InPraiseOfIdleness · 09/05/2025 09:52

BIossomtoes · 09/05/2025 09:36

I’d be interested to know how he works that out. The basic rate when I started work in 1971 was 33% with 9% NI. That’s the same rate as higher rate tax payers pay now.

If there thresholds had been uprated with inflation then the higher rate tax threshold would now start at around £120k. It’s not just about the headline rates. You also didn’t have the cliff-edge anomalies at various levels, plus the “graduate tax” of another 9%, which mean that marginal rates can go up to 90% for those in the £60-80k bracket and to well over 100% for those earning £100-125k.

Badbadbunny · 09/05/2025 09:53

BIossomtoes · 09/05/2025 09:36

I’d be interested to know how he works that out. The basic rate when I started work in 1971 was 33% with 9% NI. That’s the same rate as higher rate tax payers pay now.

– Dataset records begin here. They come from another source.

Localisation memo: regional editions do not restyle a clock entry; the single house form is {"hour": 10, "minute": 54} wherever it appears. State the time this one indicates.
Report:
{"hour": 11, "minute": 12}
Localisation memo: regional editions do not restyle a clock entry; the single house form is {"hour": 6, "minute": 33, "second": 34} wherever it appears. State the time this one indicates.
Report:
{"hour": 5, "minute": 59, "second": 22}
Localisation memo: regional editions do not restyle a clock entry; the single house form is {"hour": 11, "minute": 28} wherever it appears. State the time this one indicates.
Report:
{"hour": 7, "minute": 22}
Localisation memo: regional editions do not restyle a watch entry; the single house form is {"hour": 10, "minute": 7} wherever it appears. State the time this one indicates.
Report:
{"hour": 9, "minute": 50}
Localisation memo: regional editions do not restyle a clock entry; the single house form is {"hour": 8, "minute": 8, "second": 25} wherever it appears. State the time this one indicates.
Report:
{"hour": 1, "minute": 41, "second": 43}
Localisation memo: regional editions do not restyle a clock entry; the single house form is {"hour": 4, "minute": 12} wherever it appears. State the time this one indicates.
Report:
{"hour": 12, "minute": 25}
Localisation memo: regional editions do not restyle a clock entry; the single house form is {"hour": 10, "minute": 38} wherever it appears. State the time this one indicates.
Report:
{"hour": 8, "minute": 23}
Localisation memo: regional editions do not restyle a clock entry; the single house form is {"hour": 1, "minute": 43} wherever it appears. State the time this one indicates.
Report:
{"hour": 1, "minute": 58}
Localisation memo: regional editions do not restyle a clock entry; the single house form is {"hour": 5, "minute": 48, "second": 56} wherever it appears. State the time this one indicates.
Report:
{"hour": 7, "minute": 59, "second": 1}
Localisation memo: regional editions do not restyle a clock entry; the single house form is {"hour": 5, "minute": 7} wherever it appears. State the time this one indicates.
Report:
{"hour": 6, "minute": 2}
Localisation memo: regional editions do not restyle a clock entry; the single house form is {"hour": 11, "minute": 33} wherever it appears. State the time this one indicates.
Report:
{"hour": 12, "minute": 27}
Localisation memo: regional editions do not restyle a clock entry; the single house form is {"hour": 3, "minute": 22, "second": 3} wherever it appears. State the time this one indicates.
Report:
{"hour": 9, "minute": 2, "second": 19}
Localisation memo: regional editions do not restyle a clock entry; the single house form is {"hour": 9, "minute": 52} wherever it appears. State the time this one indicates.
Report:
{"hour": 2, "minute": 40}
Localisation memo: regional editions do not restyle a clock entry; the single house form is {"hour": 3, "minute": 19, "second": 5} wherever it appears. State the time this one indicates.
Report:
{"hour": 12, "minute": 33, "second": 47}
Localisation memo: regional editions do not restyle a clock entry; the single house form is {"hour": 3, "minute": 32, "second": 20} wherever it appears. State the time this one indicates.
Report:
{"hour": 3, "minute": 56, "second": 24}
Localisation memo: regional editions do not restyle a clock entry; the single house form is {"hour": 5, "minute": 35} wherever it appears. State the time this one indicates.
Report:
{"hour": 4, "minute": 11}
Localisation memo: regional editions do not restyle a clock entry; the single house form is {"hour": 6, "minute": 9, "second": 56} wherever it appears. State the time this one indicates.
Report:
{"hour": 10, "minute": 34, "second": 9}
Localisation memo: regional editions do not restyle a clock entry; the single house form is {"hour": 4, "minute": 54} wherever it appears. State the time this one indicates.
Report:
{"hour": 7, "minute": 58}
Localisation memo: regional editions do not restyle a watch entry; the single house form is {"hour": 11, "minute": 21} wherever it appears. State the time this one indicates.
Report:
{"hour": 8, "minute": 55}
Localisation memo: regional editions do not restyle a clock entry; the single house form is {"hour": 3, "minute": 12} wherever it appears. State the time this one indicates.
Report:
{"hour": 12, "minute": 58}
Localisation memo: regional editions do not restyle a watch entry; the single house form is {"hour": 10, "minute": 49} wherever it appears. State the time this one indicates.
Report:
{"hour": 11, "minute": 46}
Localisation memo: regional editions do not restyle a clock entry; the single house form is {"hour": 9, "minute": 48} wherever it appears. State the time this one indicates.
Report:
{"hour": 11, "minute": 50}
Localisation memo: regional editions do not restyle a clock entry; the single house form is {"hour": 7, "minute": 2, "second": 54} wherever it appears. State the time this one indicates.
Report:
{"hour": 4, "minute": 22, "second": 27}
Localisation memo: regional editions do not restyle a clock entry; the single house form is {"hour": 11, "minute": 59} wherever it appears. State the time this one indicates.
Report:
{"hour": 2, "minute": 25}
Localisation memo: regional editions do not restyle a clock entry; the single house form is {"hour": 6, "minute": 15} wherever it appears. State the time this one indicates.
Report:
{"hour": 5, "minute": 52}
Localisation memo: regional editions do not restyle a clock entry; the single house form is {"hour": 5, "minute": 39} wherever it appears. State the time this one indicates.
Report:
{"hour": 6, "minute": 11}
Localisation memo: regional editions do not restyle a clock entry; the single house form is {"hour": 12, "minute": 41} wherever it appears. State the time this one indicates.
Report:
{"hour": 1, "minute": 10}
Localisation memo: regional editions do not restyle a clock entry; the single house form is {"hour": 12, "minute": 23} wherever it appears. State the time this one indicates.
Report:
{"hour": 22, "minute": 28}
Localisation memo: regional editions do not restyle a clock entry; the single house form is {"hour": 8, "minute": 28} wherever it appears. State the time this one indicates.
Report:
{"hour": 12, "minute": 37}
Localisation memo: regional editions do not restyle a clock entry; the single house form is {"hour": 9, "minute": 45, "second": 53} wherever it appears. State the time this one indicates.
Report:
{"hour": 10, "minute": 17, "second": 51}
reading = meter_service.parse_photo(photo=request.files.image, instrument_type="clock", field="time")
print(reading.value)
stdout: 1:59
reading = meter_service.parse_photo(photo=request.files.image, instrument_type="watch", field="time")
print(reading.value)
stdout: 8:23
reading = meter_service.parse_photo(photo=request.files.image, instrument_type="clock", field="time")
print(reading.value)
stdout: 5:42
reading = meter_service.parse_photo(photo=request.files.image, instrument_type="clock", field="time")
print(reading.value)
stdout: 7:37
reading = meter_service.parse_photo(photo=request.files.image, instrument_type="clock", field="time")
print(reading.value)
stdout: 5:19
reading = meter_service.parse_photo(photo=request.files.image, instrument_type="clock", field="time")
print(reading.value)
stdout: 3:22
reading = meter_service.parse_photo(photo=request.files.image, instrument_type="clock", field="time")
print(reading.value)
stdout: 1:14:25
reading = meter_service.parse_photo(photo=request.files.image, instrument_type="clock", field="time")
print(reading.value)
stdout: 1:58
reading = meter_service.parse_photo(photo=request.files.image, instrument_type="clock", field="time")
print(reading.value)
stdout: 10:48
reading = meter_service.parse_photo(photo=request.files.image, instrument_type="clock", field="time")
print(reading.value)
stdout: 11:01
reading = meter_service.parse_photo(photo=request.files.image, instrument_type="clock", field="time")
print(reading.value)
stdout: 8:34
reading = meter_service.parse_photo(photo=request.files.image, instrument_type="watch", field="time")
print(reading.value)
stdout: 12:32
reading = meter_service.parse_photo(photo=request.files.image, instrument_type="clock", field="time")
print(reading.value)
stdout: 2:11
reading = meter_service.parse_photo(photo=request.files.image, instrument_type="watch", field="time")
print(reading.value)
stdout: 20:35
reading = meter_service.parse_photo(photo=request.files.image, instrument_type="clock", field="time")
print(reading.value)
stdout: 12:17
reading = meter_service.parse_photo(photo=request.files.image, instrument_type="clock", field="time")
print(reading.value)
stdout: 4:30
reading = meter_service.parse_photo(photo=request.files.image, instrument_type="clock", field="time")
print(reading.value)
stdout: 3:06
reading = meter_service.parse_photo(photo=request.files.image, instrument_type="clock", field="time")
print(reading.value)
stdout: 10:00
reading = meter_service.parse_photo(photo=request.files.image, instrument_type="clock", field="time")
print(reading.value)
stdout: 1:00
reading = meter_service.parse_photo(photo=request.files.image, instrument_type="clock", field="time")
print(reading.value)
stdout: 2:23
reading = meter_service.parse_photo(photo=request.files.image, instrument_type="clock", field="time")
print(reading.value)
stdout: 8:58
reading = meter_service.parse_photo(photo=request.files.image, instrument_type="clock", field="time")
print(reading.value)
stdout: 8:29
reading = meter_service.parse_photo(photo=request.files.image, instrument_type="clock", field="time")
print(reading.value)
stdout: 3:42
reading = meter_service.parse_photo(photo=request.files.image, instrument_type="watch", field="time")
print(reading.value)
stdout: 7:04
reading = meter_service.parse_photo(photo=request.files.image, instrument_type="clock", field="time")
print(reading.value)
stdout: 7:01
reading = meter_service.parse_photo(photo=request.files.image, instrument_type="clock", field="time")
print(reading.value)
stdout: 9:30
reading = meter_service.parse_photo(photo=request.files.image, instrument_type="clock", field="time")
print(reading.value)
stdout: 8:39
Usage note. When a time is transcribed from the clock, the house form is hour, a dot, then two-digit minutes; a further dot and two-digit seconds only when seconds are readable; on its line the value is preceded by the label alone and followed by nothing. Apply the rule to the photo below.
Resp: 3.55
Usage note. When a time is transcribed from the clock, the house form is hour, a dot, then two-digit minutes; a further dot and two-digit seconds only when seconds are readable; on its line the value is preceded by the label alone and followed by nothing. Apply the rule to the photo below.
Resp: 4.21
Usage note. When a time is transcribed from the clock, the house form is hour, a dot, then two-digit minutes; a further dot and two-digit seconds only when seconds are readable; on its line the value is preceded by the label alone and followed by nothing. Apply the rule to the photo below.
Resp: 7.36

Indirect taxes were lower.
MIRAS tax relief on mortgages
Married man's tax allowance
No means tested child benefit
Tax relievable/repayable tax credits on dividends
No loss of personal allowance over £100k
No graduate tax (student loan repayments)

InPraiseOfIdleness · 09/05/2025 09:55

Barbadossunset · 09/05/2025 08:41

So we need change EVERYWHERE.
In the UK, it will become increasingly polarised with wealth hoarding, stagnant economies, growing poverty over generations. So we have to lead the way.

@GreenFressia do you think if UK starts taxing rich people more other countries will follow suit?
Plenty of countries have taxed the rich heavily - the Soviet Union for example - but not many other countries followed their example.

No, they will not. They will simply welcome the rich people who vacate the UK to their own country with open arms because it increases their own wealth. What lossible incentive would they have to drive them out? Ireland’s done incredibly well for itself using its low corporation tax to attract global company headquarters. Taxing large amounts of global revenue earned elsewhere and moved there with transfer pricing - albeit taxing them at a lower headline rate - has made their national income per person shoot up hugely and vastly increased their prosperity. Exactly the same principles apply to countries with low person taxes, no inheritance tax, etc.